补充:这里多说一句,关于怎么提前知道流的信息,我们需要借用ffprobe的指令
ffprobe -show_streams -v quiet -show_format -print_format json -i <url>
{
"streams": [
{
"index": 0,
"codec_name": "hevc",
"codec_long_name": "H.265 / HEVC (High Efficiency Video Coding)",
"profile": "Main",
"codec_type": "video",
"codec_tag_string": "[0][0][0][0]",
"codec_tag": "0x0000",
"width": 1920,
"height": 1080,
"coded_width": 1920,
"coded_height": 1080,
"closed_captions": 0,
"has_b_frames": 2,
"pix_fmt": "yuv420p",
"level": 153,
"color_range": "tv",
"chroma_location": "left",
"refs": 1,
"r_frame_rate": "25/1",
"avg_frame_rate": "0/0",
"time_base": "1/90000",
"start_pts": 3600,
"start_time": "0.040000",
"disposition": {
"default": 0,
"dub": 0,
"original": 0,
"comment": 0,
"lyrics": 0,
"karaoke": 0,
"forced": 0,
"hearing_impaired": 0,
"visual_impaired": 0,
"clean_effects": 0,
"attached_pic": 0,
"timed_thumbnails": 0
}
}
],
"format": {
"filename": "rtsp://10.0.42.30/record_hevc_0",
"nb_streams": 1,
"nb_programs": 0,
"format_name": "rtsp",
"format_long_name": "RTSP input",
"start_time": "0.040000",
"probe_score": 100,
"tags": {
"title": "No Name"
}
}
}
index 就是音视频的索引,我用的这个流是不带声音的,所以只有一个index,一般0是视频,1是音频。codec_name 就是编码格式,你可以先用这个方法获取编码格式再决定选用哪种编码方式,由于H264和H265是最普遍的两种格式,几乎所有的设备都是支持的。所以这里我不介绍其他的了,有兴趣的可自行研究。

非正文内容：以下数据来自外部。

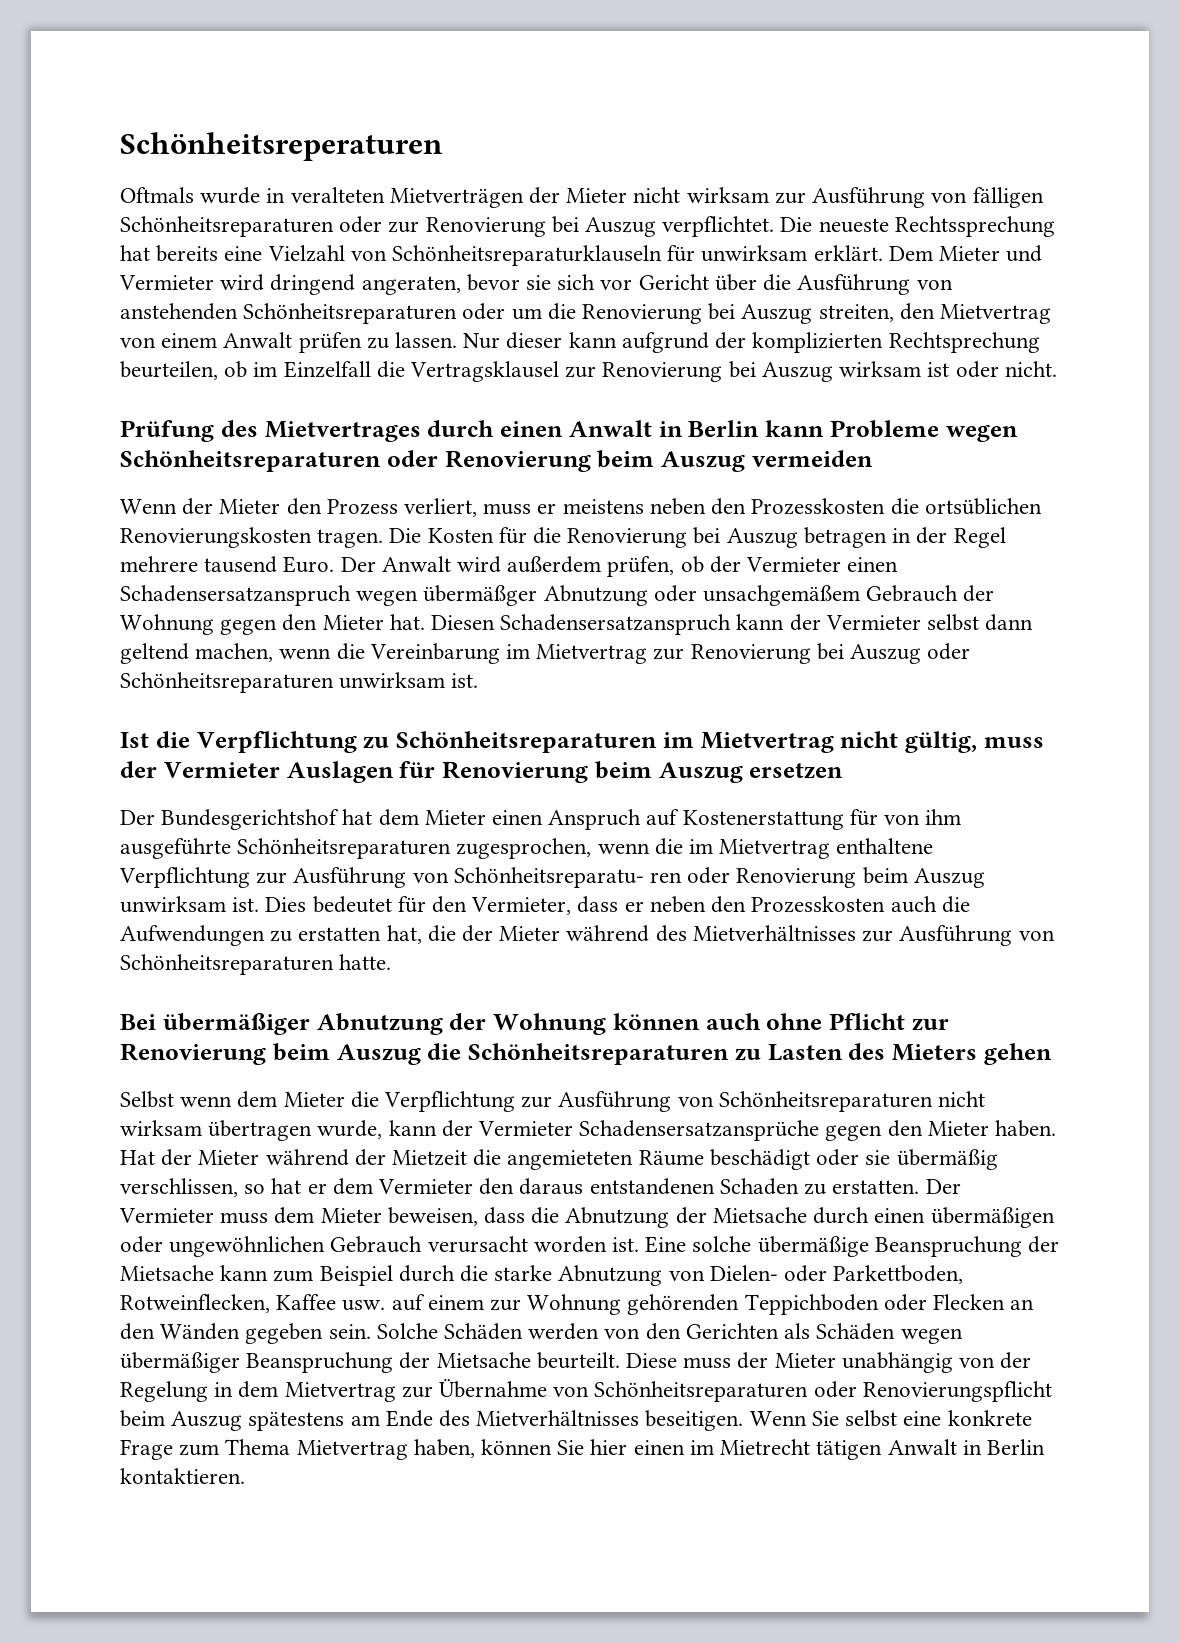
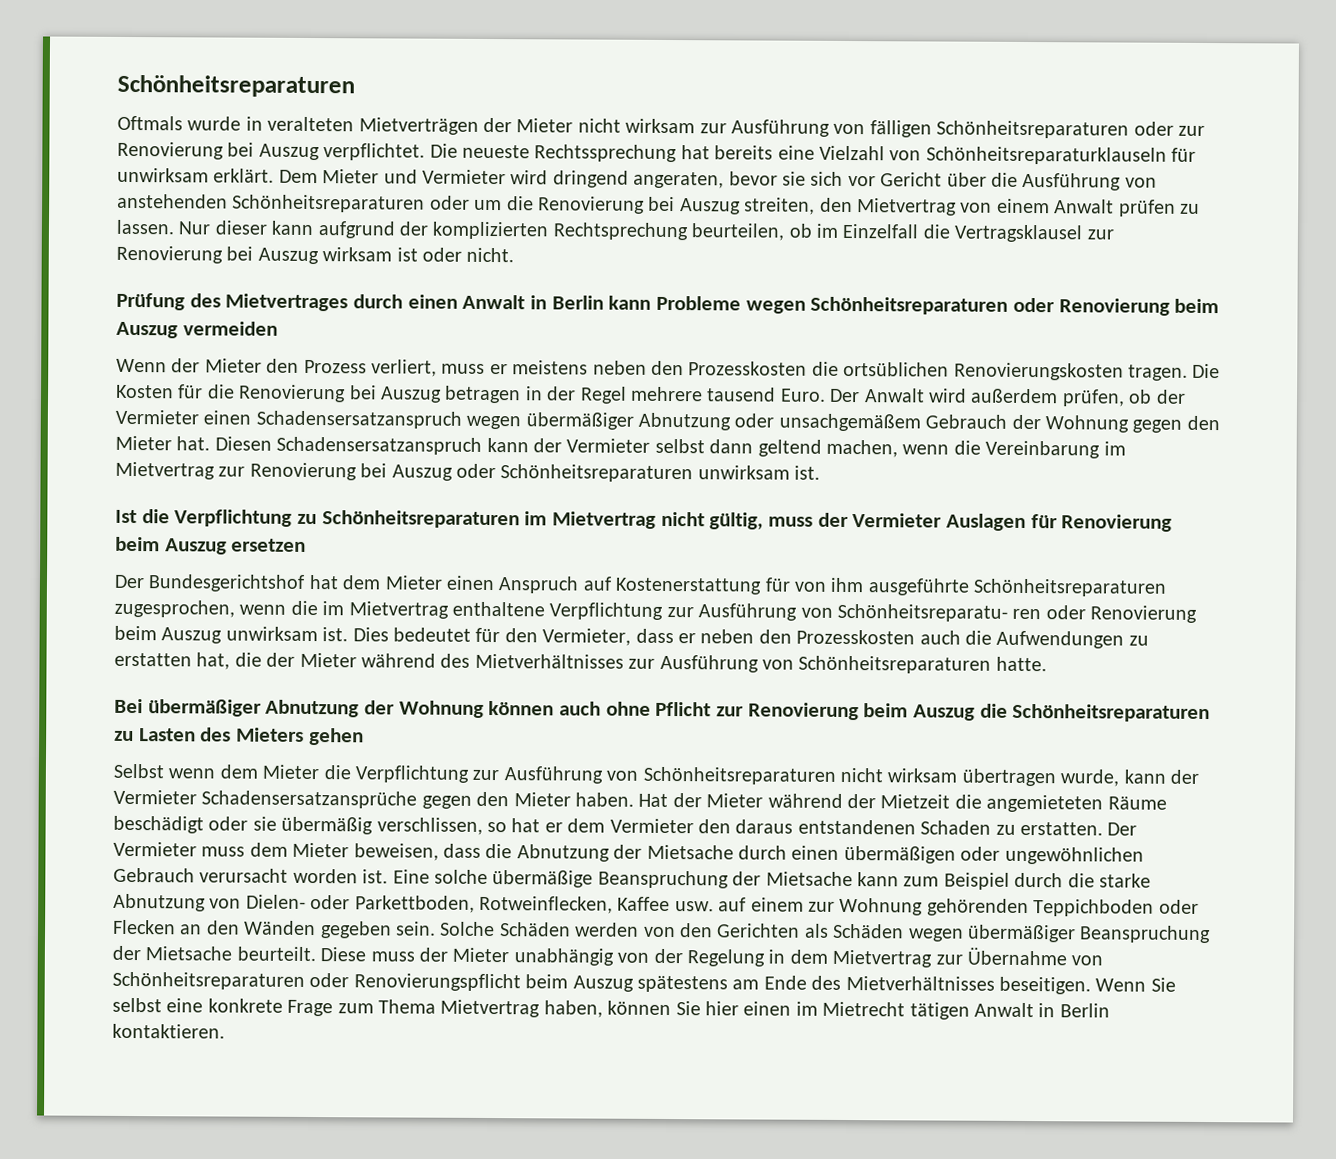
[120,132,443,161] Schönheitsreperaturen -> [117,74,355,98] Schönheitsreparaturen
[423,585,538,606] übermäßger -> [525,412,634,430] übermäßiger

其他的参数如帧率,比特率都是可以通过这个命令获取的,rtsp是没有duration的,这个选项不可用,因为流是一直推的,视频文件这个参数是有效的。其它参数请大家自行研究。
由于我需要看硬解码状态所以使用了jtop,jtop对cpu占用还是比较大的,大家可以使用top来看,top对资源占用很少。不过就算这样硬解码的优势还是很明显的。
总体来讲是比较简单的,H264和H265两兄弟也基本上能满足日常绝大多数场景的需求了。